L’interno è suddiviso in tre piccole navate, al centro troviamo l’altare maggiore con la pala di Alessandro Varotari (1588-1648), detto il Padovanino. Qui, oltre alla Vergine Immacolata che porge a san Canziano e compagni i rami di palma, compaiono, in basso, anche le figure di san Girolamo, a sinistra – il muso del leone, verso il bordo del dipinto, è in parte nascosto dalla figura del santo – e di san Michele Arcangelo che, armato di spada, sta per colpire Satana, rappresentato sotto i suoi piedi con sembianze semiumane. La presenza di questi due santi è legata alle intenzioni del benefattore che, a sue spese, aveva fatto erigere l’altare. Una iscrizione in latino, ora perduta, posta a fianco del nuovo altare maggiore diceva: “a D.O.M. e alla Beata Madre di Dio Maria e ai santi Canzio, Canziano, Canzianilla e Proto, martiri, a san Michele e san Girolamo protettori, Girolamo Tirabosco, a sue spese, questo altare eresse, ornò, fornì e poiché è memore della sua mortalità, mentre è ancora vivo, pone dappresso un sepolcro per sé e per i suoi. A.D.MDCII.”

Sulla parete a destra troviamo l’altare con la pala di Francesco Zanella, un pittore padovano attivo in città e nei dintorni tra il ‘600 e il ‘700. Nella pala è raffigurata una giovane fanciulla con le mani strette sul petto in atto di preghiera. E’posta su una falce a forma di luna intenta a schiacciare la testa di un serpente. La pala vicina all’ingresso rappresenta la Pentecoste ed è di un ignoto pittore del ‘600. Nella parete di sinistra, tre pale presentano momenti della vita di san Carlo, di san Rita da Cascia e di sant’Antonio. La pala di San Carlo Borromeo in processione con un crocifisso è opera del pittore padovano Giovan Battista Bissoni (1576-1634). Sopra la porta della sacrestia si trova una grande tela di Pietro Damini (1592-1631), Il miracolo del cuore dell’avaro. 

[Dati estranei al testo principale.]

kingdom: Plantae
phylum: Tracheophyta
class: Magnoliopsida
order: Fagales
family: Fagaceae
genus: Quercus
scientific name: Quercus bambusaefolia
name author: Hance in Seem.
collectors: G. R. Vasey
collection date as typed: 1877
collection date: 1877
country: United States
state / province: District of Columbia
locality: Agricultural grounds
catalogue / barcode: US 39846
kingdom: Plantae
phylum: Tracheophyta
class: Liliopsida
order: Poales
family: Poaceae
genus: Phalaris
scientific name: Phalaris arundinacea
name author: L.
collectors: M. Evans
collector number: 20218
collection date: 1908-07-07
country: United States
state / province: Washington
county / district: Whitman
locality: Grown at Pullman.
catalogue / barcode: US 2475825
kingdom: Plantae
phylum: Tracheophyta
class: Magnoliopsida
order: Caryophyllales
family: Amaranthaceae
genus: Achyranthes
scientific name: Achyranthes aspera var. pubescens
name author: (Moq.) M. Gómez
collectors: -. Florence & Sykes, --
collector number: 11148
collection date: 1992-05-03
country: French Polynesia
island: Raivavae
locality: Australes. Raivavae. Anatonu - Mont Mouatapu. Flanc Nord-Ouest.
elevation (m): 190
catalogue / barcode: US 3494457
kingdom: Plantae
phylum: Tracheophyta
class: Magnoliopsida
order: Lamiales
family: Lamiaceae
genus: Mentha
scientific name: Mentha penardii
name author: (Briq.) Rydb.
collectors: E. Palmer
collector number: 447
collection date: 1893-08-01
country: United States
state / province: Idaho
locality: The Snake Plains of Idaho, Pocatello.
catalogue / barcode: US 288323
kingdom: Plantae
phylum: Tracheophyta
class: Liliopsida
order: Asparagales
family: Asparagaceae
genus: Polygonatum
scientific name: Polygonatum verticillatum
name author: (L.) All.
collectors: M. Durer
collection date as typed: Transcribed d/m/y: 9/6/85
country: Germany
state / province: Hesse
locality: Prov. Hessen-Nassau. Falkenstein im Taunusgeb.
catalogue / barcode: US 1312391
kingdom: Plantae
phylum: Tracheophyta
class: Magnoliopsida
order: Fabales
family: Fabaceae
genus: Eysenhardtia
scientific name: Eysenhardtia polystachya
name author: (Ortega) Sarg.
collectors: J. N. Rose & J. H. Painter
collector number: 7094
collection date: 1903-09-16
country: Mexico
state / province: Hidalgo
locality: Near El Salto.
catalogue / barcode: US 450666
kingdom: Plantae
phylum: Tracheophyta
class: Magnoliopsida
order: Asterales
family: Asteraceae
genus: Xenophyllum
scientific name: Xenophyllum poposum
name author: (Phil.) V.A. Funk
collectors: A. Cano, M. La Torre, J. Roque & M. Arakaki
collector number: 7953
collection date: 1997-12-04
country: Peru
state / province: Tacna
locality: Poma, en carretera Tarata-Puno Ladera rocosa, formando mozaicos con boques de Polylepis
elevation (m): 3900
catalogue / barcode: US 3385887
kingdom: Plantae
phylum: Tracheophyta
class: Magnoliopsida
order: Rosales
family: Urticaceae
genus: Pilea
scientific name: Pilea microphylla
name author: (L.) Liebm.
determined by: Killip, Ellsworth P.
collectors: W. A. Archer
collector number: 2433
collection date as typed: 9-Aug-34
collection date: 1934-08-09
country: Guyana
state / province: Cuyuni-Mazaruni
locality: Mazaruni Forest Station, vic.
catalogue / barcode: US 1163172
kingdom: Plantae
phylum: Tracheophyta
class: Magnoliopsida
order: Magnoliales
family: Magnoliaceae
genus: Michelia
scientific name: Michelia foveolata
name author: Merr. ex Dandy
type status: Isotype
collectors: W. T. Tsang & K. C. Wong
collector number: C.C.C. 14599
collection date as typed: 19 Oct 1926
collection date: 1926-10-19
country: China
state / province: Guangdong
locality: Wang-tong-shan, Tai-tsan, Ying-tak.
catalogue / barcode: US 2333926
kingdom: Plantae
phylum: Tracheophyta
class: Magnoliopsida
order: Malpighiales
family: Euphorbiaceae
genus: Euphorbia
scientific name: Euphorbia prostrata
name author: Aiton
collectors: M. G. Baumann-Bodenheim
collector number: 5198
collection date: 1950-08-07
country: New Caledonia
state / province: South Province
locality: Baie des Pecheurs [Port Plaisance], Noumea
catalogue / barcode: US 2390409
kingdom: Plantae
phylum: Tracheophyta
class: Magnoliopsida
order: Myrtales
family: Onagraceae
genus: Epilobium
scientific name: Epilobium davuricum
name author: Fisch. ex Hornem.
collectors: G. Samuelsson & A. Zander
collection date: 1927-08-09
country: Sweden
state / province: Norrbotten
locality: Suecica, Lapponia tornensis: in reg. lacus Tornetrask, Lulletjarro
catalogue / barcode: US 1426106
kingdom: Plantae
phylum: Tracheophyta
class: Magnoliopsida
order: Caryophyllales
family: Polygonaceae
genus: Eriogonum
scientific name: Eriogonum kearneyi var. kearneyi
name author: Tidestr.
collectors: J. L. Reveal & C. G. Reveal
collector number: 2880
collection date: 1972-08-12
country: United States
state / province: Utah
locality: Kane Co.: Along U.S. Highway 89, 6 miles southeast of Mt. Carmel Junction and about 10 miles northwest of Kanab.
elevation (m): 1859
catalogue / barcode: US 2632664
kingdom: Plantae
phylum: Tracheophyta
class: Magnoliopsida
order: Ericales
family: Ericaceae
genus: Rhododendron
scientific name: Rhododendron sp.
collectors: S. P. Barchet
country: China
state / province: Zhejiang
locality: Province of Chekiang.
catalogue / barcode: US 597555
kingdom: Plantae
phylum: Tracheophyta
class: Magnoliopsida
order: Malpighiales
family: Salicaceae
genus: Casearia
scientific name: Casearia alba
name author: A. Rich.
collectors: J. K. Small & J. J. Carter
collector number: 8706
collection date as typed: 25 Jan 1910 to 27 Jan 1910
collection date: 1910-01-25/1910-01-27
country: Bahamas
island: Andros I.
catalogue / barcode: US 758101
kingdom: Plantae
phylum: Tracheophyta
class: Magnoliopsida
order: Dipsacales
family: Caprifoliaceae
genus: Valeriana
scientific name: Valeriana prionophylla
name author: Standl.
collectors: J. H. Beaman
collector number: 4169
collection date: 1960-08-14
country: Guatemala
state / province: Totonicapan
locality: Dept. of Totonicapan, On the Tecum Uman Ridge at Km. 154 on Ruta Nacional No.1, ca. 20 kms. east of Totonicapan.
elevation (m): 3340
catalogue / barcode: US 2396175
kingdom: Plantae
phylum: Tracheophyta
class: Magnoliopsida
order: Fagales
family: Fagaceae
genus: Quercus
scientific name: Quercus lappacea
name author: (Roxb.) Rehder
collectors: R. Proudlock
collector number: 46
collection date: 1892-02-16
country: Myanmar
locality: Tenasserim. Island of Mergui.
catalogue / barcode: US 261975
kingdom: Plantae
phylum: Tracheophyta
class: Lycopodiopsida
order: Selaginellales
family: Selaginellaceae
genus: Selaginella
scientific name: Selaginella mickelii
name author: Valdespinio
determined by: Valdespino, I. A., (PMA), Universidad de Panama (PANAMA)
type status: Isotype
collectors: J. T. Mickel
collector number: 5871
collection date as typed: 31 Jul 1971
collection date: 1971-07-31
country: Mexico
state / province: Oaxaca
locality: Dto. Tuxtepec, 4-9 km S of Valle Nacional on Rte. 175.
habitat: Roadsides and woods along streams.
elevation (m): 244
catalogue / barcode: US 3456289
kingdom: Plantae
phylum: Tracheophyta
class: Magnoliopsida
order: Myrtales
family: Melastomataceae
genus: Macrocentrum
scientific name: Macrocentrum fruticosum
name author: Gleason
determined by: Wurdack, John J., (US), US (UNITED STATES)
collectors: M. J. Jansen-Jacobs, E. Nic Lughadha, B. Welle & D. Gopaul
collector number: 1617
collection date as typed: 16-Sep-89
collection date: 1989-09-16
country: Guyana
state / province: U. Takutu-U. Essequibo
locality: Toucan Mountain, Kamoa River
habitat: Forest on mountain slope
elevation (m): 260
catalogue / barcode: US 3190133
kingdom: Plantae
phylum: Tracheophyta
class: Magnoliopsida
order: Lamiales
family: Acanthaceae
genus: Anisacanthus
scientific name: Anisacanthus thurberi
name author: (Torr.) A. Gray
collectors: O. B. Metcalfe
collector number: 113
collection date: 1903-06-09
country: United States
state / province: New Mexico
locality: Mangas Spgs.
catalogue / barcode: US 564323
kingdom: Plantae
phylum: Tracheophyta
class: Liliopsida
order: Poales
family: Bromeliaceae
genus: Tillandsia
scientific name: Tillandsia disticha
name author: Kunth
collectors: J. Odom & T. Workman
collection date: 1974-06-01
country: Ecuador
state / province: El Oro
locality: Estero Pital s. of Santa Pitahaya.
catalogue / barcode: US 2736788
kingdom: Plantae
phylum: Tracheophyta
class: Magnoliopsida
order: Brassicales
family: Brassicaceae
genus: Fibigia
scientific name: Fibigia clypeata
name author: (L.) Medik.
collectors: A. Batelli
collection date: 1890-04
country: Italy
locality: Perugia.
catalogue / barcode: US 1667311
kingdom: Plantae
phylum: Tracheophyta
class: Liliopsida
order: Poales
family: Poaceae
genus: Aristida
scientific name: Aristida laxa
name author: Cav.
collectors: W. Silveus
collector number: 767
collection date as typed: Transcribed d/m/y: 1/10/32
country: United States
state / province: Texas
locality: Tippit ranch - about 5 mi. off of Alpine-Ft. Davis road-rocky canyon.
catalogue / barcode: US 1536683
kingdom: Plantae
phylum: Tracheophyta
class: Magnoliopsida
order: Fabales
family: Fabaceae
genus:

All’inizio del Novecento, in questa chiesa viene introdotto il culto di santa Rita da Cascia appena canonizzata, culto tuttora particolarmente vivo; anzi, per i padovani la chiesa di S. Canziano è la chiesa di S. Rita. Ogni giovedì molti fedeli assistono alla messa in suo onore e il 22 maggio, giorno della sua festa, vi è la partecipazione, lungo tutta la giornata, di una folla di devoti.

L’altare dedicato alla santa risale al 1930 e la pala posta sopra di esso è opera della pittrice Cecilia Pivato Caniato (1886-1966): vi è raffigurata la santa, in abiti agostiniani, seduta ed in atteggiamento di assorta preghiera; dal cielo scende un angelo che le mostra la corona di spine; alla sua destra una consorella l’assiste e ai suoi piedi è presente una fanciulla con un mazzo di rose.

La pittrice ha mostrato simultaneamente due momenti particolarmente significativi della vita della Santa. Rita desiderava di poter condividere con Nostro Signore i dolori della Passione e un giorno, mentre pregava il Redentore di esaudirla, sentì una spina della corona che le si conficcava in fronte, lasciandole una piaga profonda. Negli ultimi anni della sua vita, costretta all’immobilità, per le fatiche e i digiuni cui si sottoponeva, chiese ad una parente che era andata a visitarla una rosa del suo giardino. Il desiderio sembrava assurdo perché si era in inverno, ma la parente, recatasi nell’orto, con enorme stupore trovò delle rose appena sbocciate. La santa ringraziò Gesù per il miracolo, e da allora, la Santa della spina diventò anche la Santa delle rose.

La chiesa, benché piccola, forse per la sua posizione centrale, fu luogo di solenni cerimonie, come quella del 9 giugno 1180, durante la quale venne firmata la pace tra i Signori da Camino e gli abitanti di Conegliano.